Health and Family Services Cabinet
Health and Family Services Cabinet, Protection and Advocacy Agreement Approved
Enhanced Community Services Will Begin in August
The Cabinet for Health and Family Services (CHFS) and Kentucky Protection and Advocacy (P&A) have reached a compromise that will allow individuals with mental retardation or other developmental disabilities to begin the process to receive enhanced community services in August, under an amended settlement agreement for the Michelle P. class action lawsuit.
The agreement resolves the Michelle P. lawsuit, filed by P&A in 2002, that alleged Kentucky failed to provide adequate community services.
The amended settlement agreement was approved today in federal court, and a waiver covering the provision of the services was approved by the federal Centers for Medicare and Medicaid Services in early July. The court indicated it intends to approve the agreement after the anticipated remand from the Sixth Circuit Court of Appeals.
"These approvals give the Cabinet for Health and Family Services the ability to move forward with an expanded array of services to support individuals with mental retardation and developmental disabilities in community settings, rather than in institutions," said Governor Steve Beshear. "I am extremely pleased that, as a result of this agreement, we will be able to accomplish what Kentucky has needed to do for many years – offer a broader array of services for these individuals."

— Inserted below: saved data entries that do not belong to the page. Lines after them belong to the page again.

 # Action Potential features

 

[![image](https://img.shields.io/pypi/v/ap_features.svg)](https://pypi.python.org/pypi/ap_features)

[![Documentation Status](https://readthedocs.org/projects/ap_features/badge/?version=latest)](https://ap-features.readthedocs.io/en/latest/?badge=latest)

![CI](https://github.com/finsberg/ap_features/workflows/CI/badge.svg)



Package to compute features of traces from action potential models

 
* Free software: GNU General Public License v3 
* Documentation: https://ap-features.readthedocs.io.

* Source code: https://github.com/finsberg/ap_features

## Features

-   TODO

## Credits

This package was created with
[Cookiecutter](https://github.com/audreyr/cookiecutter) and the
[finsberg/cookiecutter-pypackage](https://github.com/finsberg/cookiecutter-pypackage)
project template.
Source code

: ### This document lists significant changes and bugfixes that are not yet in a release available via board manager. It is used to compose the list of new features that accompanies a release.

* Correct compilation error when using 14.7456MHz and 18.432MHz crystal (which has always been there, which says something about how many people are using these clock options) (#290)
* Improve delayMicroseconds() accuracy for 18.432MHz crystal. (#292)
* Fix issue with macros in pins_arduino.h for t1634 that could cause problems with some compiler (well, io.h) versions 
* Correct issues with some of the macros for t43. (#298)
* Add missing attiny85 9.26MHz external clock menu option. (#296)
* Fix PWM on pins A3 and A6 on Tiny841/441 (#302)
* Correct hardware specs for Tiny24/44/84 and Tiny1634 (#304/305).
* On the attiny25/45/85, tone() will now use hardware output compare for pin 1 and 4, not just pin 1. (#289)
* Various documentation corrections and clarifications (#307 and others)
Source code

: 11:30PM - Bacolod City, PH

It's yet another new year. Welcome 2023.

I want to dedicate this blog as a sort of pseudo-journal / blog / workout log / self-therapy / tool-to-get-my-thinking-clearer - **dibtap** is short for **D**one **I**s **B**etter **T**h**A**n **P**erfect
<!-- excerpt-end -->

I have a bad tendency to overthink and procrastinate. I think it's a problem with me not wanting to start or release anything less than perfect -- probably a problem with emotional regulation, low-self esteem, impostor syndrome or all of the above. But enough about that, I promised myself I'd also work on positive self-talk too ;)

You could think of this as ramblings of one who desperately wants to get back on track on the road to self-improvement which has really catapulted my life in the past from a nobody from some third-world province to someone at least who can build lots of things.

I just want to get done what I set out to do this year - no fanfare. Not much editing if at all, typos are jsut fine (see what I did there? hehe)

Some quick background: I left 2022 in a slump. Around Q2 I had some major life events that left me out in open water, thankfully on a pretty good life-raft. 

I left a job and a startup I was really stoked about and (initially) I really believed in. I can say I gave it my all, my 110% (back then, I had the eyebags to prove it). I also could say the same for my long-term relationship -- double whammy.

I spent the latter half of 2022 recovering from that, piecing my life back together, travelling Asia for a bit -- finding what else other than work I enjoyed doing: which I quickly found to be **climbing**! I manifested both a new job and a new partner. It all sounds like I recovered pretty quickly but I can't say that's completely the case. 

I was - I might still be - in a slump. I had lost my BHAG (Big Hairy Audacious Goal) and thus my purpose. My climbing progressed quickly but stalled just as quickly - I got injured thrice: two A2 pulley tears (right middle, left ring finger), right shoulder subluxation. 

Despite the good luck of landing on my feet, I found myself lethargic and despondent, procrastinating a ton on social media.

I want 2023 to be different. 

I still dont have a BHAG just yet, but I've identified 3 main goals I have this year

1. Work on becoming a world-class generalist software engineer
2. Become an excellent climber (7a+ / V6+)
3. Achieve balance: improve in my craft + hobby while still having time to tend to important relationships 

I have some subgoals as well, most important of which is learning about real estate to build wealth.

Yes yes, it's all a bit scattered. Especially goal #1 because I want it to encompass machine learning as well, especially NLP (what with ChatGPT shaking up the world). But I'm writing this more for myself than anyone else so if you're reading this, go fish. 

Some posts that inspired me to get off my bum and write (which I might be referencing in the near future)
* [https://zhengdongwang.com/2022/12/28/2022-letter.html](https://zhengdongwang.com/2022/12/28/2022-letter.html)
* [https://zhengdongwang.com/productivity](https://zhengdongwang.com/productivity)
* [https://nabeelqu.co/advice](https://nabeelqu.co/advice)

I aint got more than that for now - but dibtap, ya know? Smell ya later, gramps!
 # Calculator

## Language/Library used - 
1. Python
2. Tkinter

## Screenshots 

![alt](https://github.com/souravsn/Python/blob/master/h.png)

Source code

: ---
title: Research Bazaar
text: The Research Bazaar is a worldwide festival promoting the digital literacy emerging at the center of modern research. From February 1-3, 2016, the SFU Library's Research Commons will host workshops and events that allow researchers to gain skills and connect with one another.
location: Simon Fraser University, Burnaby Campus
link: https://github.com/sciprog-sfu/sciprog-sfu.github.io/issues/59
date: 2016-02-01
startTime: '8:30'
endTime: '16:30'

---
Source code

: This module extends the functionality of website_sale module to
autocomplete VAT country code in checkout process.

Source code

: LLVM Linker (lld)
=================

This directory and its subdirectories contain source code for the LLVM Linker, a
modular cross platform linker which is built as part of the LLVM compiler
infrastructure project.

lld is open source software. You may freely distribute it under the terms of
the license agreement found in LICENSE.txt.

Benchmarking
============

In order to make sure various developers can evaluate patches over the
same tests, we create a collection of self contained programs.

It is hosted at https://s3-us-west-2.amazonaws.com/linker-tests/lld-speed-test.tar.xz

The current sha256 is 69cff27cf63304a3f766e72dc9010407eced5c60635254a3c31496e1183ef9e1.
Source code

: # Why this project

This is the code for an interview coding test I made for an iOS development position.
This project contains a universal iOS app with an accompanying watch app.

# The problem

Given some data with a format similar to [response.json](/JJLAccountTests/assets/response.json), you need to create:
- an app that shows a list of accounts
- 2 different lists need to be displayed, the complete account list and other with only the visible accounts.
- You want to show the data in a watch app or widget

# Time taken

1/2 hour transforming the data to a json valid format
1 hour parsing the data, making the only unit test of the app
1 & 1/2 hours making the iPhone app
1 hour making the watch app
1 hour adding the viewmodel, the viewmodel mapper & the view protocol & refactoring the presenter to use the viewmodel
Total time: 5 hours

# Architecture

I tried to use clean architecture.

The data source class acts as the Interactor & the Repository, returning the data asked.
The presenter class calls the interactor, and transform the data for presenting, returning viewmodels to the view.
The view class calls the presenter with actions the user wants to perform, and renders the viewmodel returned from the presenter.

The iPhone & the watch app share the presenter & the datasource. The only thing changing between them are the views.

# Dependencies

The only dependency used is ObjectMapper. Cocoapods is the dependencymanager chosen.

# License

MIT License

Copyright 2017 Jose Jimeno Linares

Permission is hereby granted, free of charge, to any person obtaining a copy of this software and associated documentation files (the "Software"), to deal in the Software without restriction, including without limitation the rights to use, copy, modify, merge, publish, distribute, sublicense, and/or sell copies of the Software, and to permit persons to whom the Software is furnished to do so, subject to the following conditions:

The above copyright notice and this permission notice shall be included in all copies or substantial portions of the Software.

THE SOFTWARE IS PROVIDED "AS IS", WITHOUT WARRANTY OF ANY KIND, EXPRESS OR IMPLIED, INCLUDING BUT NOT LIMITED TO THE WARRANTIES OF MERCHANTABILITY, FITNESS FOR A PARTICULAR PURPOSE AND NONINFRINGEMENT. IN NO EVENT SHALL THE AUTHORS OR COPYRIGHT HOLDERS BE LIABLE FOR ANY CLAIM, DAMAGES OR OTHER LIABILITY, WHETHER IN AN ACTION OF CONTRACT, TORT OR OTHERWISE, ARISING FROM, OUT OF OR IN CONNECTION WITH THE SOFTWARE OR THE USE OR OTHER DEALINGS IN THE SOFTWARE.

”This is an exciting day for persons with intellectual and other developmental disabilities and their family members as the availability of these long-awaited supports is finally a reality,” said Marsha Hockensmith, director of Protection & Advocacy. “Supports available via the Michelle P. Waiver will bring much-needed relief to persons with disabilities and their family members.”

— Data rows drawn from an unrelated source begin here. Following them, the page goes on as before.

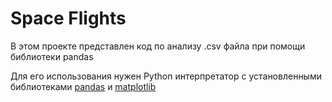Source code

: # Space Flights
В этом проекте представлен код по анализу .csv файла при помощи библиотеки pandas 

Для его использования нужен Python интерпретатор с установленными библиотеками [pandas](https://pypi.org/project/pandas/) и [matplotlib](https://pypi.org/project/matplotlib/)

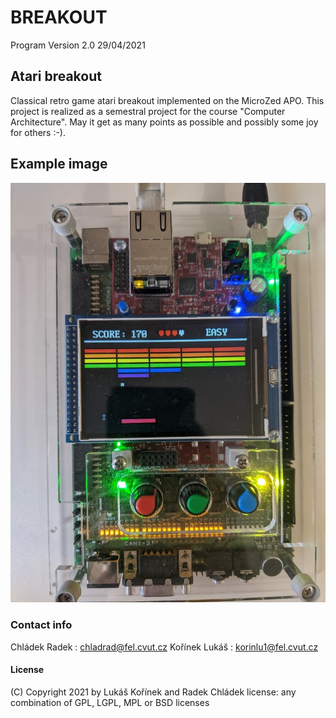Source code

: # BREAKOUT

Program Version 2.0 29/04/2021

## Atari breakout

Classical retro game atari breakout implemented on the MicroZed APO. This project is realized as a semestral project for the course "Computer Architecture".
May it get as many points as possible and possibly some joy for others :-).

## Example image

![First image](game.jpg?raw=true)

### Contact info

Chládek Radek : chladrad@fel.cvut.cz
Kořínek Lukáš : korinlu1@fel.cvut.cz

#### License

(C) Copyright 2021 by Lukáš Kořínek and Radek Chládek
license:  any combination of GPL, LGPL, MPL or BSD licenses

Under the agreement, the Michelle P. Waiver will serve the approximately 3,000 class action lawsuit members — currently on the waiting list for Supports for Community Living residential services — in the first year, assuming they meet eligibility requirements. Those individuals may choose to stay on the waiting list for residential services while receiving the new community supports. The agreement calls for serving an additional 1,500 individuals in each following year, until a maximum of 10,000 is reached.
The enhanced community services will provide non-residential supports and services needed by individuals with mental retardation or developmental disabilities to enable them to live safely in the community. A range of approved support services — including personal care, homemaker services, respite, adult day health, behavioral supports, and others — can be provided up to 40 hours a week.